WHAT YOU WILL DO >> Among the entries below, retype exactly the lines starting with the one with "X303650000Y-147425000D02*" and going on through the one with "and AND1(s1[0], saida_xor[0], chave[0]);", but not the pictures.

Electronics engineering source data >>
────────────────

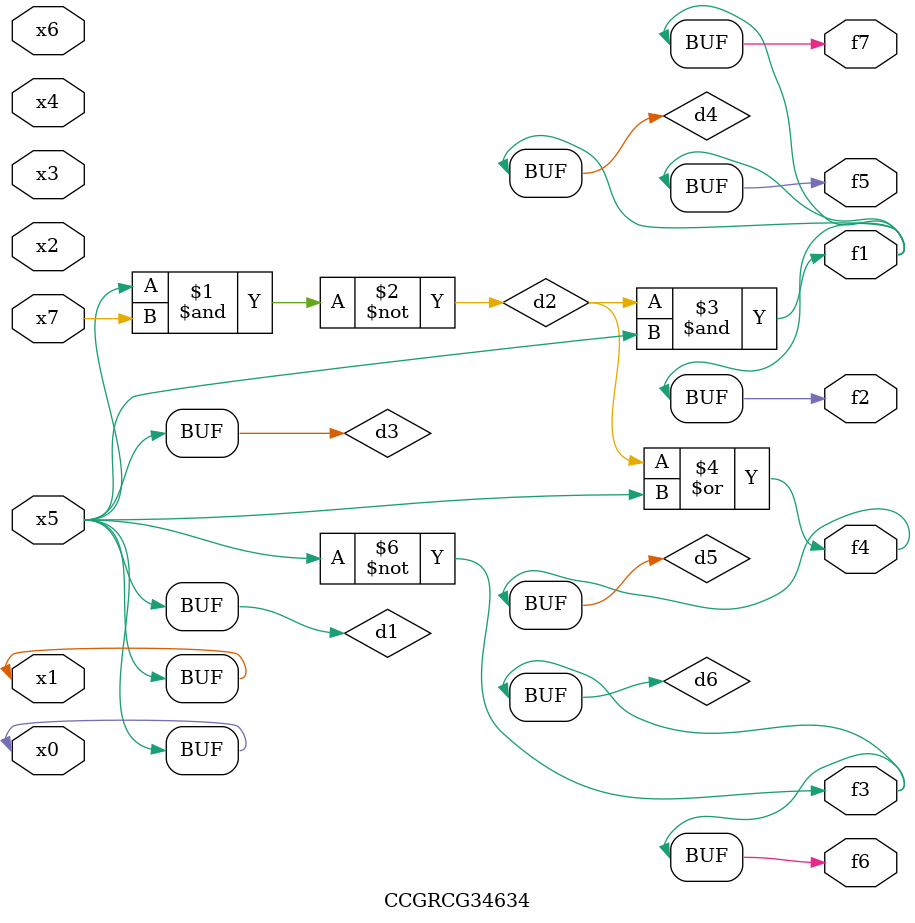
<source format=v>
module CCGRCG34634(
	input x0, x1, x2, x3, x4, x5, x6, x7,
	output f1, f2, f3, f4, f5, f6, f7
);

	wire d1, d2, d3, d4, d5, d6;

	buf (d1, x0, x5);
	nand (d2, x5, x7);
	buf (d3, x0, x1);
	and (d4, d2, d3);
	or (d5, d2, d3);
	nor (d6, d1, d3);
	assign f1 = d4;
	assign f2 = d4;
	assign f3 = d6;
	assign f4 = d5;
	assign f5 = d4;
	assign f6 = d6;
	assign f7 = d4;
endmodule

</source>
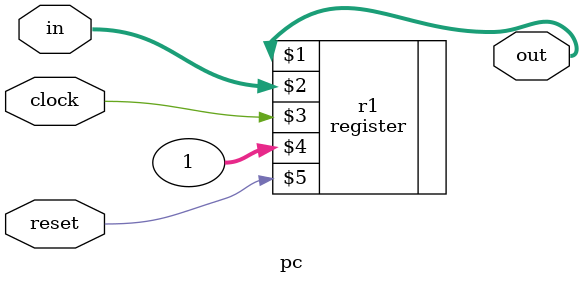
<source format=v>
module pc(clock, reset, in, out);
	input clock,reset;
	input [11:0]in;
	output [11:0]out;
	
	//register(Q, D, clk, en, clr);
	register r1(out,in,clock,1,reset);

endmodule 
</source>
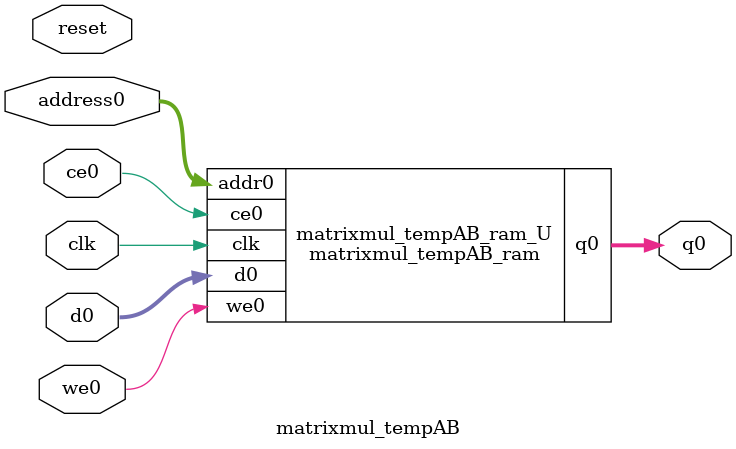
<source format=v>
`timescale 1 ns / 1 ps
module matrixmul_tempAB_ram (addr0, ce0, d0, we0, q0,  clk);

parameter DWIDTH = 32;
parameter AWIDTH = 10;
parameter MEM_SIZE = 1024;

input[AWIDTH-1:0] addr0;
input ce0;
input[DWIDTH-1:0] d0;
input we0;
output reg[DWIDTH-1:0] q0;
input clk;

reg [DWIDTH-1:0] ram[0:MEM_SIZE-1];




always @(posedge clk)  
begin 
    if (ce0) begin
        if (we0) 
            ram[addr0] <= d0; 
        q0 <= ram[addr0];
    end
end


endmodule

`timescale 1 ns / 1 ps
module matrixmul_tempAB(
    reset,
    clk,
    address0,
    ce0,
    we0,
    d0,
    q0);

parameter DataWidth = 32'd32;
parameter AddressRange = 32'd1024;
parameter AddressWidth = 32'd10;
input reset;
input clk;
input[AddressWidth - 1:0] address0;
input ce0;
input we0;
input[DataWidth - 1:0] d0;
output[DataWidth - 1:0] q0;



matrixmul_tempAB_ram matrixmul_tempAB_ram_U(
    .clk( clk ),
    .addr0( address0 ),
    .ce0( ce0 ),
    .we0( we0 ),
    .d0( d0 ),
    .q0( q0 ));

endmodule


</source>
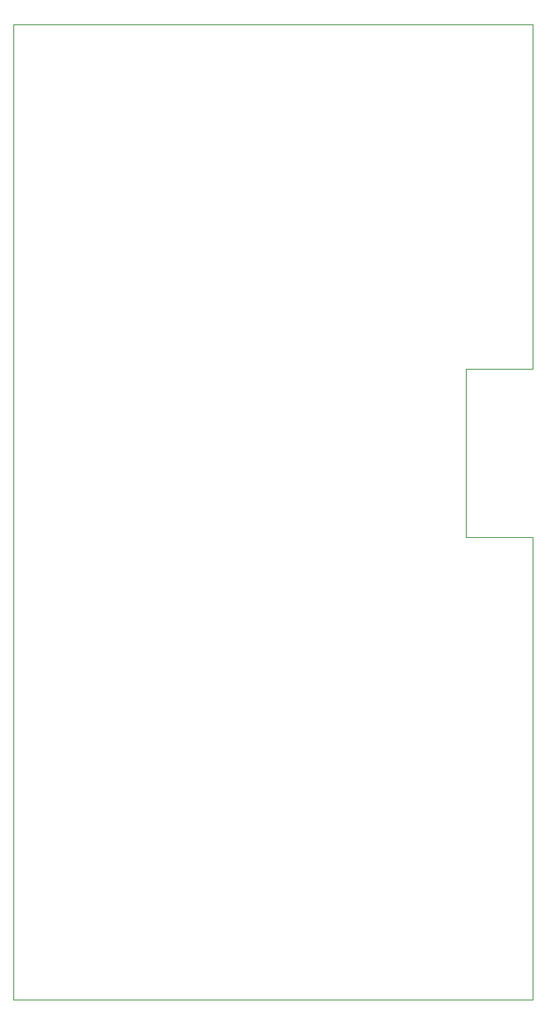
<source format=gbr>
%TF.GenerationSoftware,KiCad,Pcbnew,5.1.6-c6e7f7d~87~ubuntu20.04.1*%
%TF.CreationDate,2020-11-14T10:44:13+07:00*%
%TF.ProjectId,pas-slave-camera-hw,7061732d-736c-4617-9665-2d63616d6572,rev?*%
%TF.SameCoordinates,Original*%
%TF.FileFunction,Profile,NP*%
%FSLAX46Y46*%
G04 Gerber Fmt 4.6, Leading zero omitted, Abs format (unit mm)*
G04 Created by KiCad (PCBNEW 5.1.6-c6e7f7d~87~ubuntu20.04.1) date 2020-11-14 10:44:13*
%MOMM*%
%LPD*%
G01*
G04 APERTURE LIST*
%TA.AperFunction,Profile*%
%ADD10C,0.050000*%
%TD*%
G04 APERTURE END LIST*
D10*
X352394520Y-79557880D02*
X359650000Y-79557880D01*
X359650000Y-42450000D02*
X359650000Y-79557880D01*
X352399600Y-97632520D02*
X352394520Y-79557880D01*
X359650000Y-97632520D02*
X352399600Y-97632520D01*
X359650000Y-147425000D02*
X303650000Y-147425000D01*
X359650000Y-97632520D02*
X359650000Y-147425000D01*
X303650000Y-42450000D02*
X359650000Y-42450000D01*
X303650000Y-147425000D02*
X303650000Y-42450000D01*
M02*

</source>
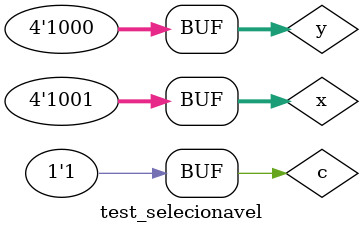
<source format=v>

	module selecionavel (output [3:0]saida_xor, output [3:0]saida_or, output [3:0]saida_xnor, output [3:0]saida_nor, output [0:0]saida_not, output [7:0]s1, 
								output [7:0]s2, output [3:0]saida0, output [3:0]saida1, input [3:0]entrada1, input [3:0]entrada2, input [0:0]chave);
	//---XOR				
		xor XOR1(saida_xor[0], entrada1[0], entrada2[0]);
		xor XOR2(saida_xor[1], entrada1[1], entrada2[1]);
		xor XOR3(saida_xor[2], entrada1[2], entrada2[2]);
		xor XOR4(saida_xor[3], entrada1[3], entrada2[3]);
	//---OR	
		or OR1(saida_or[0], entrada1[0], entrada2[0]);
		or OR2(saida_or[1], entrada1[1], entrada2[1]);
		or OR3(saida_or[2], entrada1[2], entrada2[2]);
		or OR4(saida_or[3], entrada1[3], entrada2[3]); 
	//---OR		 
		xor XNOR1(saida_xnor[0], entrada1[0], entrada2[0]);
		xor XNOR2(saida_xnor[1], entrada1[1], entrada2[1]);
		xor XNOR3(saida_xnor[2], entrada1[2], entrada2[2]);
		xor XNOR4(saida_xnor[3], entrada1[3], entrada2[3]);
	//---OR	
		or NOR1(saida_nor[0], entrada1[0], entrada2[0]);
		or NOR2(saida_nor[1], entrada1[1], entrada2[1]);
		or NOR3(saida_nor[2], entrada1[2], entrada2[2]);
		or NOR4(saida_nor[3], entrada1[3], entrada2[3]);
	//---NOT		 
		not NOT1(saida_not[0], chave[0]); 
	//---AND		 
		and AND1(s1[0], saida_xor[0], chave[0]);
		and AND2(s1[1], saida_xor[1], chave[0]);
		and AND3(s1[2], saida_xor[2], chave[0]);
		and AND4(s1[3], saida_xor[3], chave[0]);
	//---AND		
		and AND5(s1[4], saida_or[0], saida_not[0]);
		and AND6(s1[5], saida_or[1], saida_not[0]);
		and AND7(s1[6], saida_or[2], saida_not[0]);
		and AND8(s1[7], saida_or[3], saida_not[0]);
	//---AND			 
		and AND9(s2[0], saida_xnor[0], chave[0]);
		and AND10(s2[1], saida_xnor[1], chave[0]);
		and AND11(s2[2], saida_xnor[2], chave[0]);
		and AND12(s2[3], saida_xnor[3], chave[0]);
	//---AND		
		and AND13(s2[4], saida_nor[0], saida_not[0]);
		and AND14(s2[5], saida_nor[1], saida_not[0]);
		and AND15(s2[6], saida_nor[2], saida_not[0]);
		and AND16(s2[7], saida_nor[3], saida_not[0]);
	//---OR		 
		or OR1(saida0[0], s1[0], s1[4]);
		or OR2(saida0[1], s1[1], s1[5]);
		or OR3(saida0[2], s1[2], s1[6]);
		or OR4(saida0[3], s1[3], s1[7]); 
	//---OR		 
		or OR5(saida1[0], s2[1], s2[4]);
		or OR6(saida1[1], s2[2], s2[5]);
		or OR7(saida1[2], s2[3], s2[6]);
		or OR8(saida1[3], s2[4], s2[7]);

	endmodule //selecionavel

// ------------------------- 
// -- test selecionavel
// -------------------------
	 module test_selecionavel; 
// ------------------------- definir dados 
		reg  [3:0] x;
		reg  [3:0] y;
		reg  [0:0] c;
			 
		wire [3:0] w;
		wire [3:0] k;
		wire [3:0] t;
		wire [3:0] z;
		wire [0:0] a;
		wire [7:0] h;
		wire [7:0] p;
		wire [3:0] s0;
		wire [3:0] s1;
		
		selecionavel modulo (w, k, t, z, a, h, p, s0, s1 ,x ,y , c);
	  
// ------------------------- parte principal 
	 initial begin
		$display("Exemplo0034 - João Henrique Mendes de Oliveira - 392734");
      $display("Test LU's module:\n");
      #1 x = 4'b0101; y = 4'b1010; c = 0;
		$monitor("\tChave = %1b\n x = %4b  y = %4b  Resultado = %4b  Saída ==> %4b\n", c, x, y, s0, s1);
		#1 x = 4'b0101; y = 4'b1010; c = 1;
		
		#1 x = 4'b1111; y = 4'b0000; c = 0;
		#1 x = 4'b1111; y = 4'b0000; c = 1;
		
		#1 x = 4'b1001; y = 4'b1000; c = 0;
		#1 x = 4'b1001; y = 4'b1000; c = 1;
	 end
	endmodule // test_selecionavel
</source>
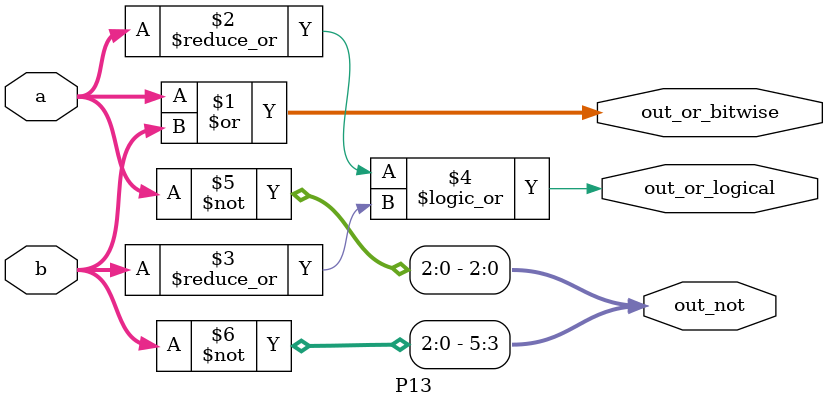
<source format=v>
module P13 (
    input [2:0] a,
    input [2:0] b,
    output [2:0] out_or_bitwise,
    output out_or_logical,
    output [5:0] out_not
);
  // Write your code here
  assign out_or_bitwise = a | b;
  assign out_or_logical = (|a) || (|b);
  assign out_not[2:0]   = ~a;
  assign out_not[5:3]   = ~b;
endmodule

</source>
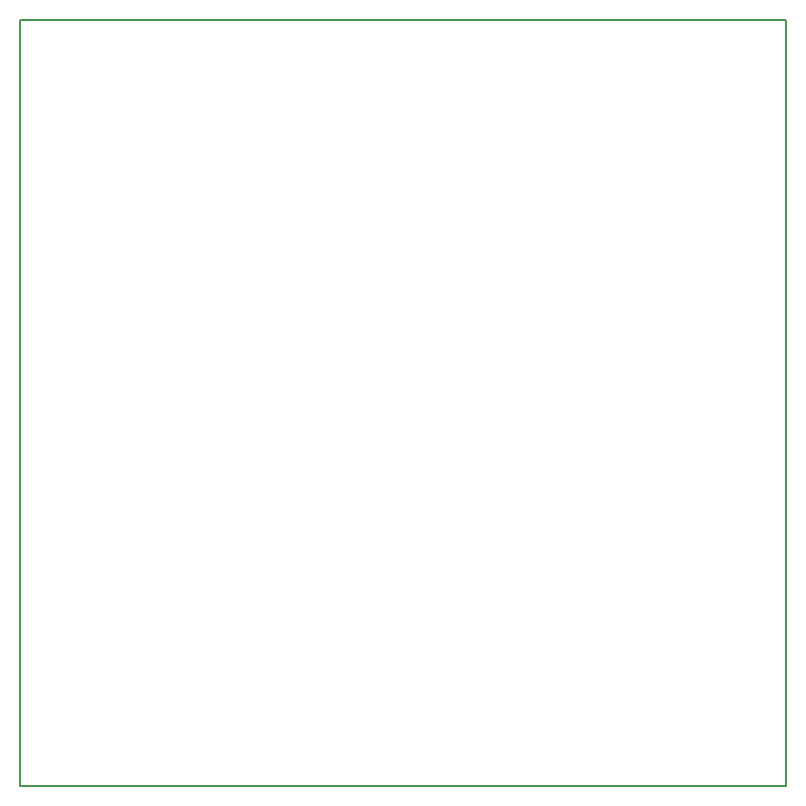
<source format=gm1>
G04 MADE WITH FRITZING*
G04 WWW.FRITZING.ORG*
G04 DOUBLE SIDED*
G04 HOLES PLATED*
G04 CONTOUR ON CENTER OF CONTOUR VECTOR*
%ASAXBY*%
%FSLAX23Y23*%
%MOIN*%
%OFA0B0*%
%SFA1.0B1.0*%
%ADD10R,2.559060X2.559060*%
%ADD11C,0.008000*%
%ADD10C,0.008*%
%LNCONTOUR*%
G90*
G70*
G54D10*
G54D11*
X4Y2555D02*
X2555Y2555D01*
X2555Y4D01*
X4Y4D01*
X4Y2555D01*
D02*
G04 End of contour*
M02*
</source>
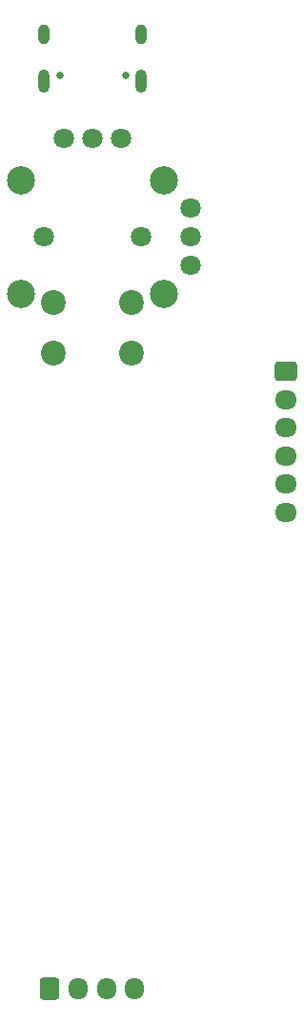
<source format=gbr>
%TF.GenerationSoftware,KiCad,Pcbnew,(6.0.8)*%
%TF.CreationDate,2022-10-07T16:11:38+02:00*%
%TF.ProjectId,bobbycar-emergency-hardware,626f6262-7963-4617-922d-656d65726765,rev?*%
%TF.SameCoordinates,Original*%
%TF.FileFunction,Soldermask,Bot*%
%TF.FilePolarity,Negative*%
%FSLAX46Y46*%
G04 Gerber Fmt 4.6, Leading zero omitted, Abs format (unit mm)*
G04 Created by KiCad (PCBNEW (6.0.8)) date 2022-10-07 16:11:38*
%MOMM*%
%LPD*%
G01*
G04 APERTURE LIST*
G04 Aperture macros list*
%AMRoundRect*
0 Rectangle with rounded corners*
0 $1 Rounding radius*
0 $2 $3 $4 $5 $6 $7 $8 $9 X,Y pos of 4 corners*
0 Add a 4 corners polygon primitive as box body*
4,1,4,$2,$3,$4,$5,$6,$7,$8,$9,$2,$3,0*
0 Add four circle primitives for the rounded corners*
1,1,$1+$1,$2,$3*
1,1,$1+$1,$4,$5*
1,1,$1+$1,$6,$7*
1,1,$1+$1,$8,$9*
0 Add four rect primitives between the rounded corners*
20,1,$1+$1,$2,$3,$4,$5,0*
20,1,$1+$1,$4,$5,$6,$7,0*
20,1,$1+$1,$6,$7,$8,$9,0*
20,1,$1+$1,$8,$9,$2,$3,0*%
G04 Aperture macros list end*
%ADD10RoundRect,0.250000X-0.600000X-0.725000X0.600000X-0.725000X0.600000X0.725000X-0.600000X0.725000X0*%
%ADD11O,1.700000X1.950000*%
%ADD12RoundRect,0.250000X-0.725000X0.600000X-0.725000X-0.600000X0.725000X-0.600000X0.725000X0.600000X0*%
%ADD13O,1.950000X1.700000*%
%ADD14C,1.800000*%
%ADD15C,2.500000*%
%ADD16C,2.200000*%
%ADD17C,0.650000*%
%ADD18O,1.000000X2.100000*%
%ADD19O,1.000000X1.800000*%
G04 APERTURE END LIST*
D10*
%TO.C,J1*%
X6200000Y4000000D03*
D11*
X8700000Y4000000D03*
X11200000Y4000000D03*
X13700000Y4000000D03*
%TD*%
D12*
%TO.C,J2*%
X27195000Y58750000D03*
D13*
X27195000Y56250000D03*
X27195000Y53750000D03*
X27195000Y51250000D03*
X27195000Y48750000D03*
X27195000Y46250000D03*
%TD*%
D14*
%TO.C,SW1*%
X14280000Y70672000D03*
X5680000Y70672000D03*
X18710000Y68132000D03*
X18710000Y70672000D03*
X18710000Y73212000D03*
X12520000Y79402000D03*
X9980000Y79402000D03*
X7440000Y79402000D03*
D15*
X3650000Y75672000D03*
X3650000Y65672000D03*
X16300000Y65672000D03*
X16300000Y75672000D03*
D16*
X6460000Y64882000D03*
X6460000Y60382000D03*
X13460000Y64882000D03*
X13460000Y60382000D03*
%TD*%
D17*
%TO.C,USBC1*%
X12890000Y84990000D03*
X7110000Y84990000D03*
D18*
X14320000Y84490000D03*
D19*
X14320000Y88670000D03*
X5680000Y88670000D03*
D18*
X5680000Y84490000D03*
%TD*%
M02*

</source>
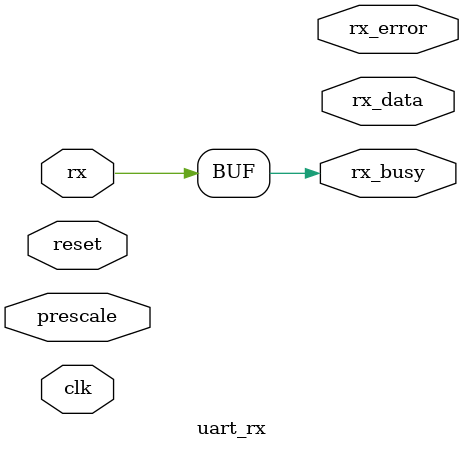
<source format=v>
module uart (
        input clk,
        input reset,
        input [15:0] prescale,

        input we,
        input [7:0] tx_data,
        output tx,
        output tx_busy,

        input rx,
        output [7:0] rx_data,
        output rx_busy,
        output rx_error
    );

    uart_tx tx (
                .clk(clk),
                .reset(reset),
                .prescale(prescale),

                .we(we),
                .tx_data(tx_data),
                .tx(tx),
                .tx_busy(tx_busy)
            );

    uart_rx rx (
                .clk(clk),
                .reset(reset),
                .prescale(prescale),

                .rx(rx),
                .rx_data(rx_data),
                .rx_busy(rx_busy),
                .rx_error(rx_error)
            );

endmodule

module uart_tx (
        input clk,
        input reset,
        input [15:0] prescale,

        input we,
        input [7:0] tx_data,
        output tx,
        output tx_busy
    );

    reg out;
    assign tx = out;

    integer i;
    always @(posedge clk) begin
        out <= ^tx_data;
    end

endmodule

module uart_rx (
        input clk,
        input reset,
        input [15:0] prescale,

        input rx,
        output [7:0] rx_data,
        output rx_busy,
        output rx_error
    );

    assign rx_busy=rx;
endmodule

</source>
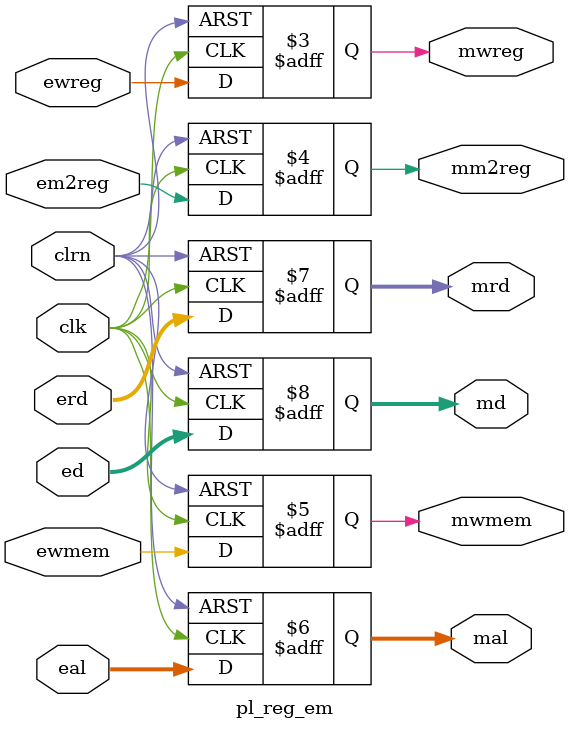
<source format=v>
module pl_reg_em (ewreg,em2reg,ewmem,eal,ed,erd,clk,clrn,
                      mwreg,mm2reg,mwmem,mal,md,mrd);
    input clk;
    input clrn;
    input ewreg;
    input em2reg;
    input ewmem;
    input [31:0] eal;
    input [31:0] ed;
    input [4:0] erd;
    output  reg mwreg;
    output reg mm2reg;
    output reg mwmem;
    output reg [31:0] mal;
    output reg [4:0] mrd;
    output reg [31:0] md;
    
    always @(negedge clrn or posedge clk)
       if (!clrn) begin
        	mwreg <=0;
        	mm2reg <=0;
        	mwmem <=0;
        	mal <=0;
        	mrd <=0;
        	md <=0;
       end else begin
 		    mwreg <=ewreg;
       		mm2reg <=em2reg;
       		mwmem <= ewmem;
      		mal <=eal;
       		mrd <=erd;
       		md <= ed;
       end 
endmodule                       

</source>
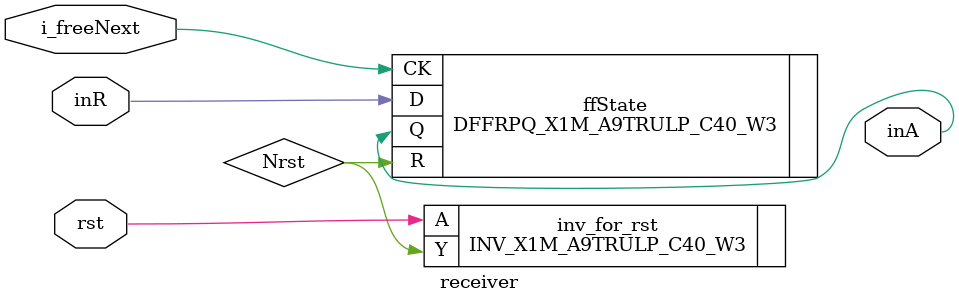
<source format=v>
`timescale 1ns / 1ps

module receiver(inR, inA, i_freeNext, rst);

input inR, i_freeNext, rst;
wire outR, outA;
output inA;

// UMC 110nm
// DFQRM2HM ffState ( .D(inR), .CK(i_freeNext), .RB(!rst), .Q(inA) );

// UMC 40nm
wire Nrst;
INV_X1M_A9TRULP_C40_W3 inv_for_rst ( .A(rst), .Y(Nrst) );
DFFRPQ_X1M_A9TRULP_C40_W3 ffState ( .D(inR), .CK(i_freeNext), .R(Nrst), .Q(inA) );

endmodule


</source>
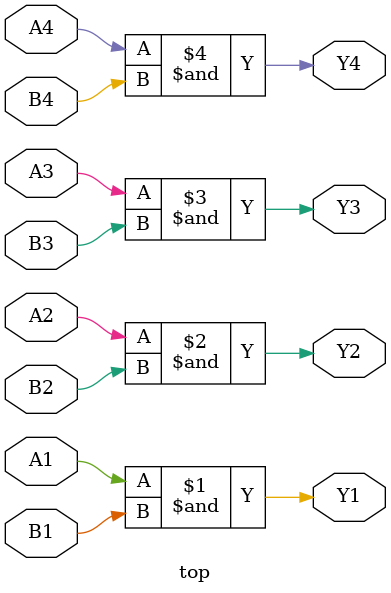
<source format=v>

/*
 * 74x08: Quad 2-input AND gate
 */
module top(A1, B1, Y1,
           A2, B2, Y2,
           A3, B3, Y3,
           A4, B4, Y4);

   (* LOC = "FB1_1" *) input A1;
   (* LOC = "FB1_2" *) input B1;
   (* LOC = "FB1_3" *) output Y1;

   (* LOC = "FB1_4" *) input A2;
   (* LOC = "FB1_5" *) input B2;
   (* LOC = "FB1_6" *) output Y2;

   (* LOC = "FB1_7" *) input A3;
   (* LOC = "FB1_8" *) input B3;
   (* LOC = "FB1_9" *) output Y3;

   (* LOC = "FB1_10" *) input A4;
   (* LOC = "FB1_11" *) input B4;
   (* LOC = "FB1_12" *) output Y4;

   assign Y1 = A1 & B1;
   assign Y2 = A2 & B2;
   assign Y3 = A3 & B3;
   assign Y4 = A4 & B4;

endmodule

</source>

────────────────

THE COMPLETED TASK >>
X303650000Y-147425000D02*
X303650000Y-42450000D01*
M02*

</source>
<source format=v>

	module selecionavel (output [3:0]saida_xor, output [3:0]saida_or, output [3:0]saida_xnor, output [3:0]saida_nor, output [0:0]saida_not, output [7:0]s1, 
								output [7:0]s2, output [3:0]saida0, output [3:0]saida1, input [3:0]entrada1, input [3:0]entrada2, input [0:0]chave);
	//---XOR				
		xor XOR1(saida_xor[0], entrada1[0], entrada2[0]);
		xor XOR2(saida_xor[1], entrada1[1], entrada2[1]);
		xor XOR3(saida_xor[2], entrada1[2], entrada2[2]);
		xor XOR4(saida_xor[3], entrada1[3], entrada2[3]);
	//---OR	
		or OR1(saida_or[0], entrada1[0], entrada2[0]);
		or OR2(saida_or[1], entrada1[1], entrada2[1]);
		or OR3(saida_or[2], entrada1[2], entrada2[2]);
		or OR4(saida_or[3], entrada1[3], entrada2[3]); 
	//---OR		 
		xor XNOR1(saida_xnor[0], entrada1[0], entrada2[0]);
		xor XNOR2(saida_xnor[1], entrada1[1], entrada2[1]);
		xor XNOR3(saida_xnor[2], entrada1[2], entrada2[2]);
		xor XNOR4(saida_xnor[3], entrada1[3], entrada2[3]);
	//---OR	
		or NOR1(saida_nor[0], entrada1[0], entrada2[0]);
		or NOR2(saida_nor[1], entrada1[1], entrada2[1]);
		or NOR3(saida_nor[2], entrada1[2], entrada2[2]);
		or NOR4(saida_nor[3], entrada1[3], entrada2[3]);
	//---NOT		 
		not NOT1(saida_not[0], chave[0]); 
	//---AND		 
		and AND1(s1[0], saida_xor[0], chave[0]);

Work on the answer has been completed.